The
Möbius Strip
A Spatial History of Colonial Society in Guerrero, Mexico
By
Jonathan
D. Amith
2005
688 pp.
20 tables, 23 figures, 4 maps.
ISBN 0804748934 cloth
The
Möbius Strip explores the history, political
economy, and culture of space in central Guerrero, Mexico, during
the colonial period. This study is significant for two reasons.
First, space comprises a sphere of contention that affects all
levels of society, from the individual and his or her household
to the nation-state and its mechanisms for control and coercion.
Second, colonialism offers a particularly unique situation, for
it invariably involves a determined effort on the part of an
invading society to redefine politico-administrative units, to
redirect the flow of commodities and cash, and, ultimately, to
foster and construct new patterns of allegiance and identity
to communities, regions, and country. Thus spatial politics comprehends
the complex interaction of institutional domination and individual
agency. The complexity of the diachronic transformation of space
in central Guerrero is illustrated through an analysis of land
tenure, migration, and commercial exchange, three salient and
contested aspects of hispanic conquest. The Mobius Strip, therefore,
addresses issues important to social theory and to the understanding
of the processes affecting the colonialization of non-Western
societies.
"The Möbius Strip is the most thorough empirical account
of 'place making' and 'place breaking' that I have read.
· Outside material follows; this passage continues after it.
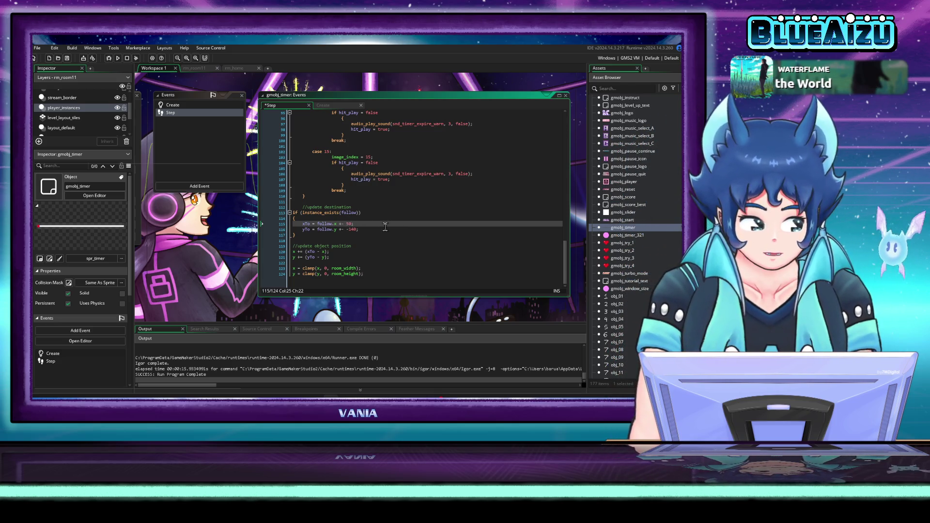
pyautogui.click(118, 58)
Jonathan
Amith delivers a minutely detailed picture of land-tenure, migration,
trade, and political conflict over two and a half centuries."
Claudio
Lomnitz, New School University
In
the style of French histoire totale, Jonathan Amith has made
an important and eloquent intervention in colonial Mexican economic
history. But he has also brought the lenses of anthropology (his
own mother discipline), political economy, humanistic and economic
geography, and intellectual history to focus on the ways in which
modern scholars can reconstruct social relations in local and
regional communities both in time and space. As much a theoretical
and methodological manual as an intense study of very particular
and often difficult sources, Amith's fascinating study sacrifices
none of the rich detail of eighteenth-century economic life in
the Iguala Valley and the great Taxco silver mining district.
In the end, he gives us a spatial history showing how the interactions
of rural farmers, agricultural magnates, wealthy miners, colonial
officials, and imperial policy made and unmade places over the
course of a century.
Eric Van Young, University of California,
San Diego, author of The Other Rebellion: Violence and Popular
Ideology in the Struggle for Mexican Independence, 1810-1921.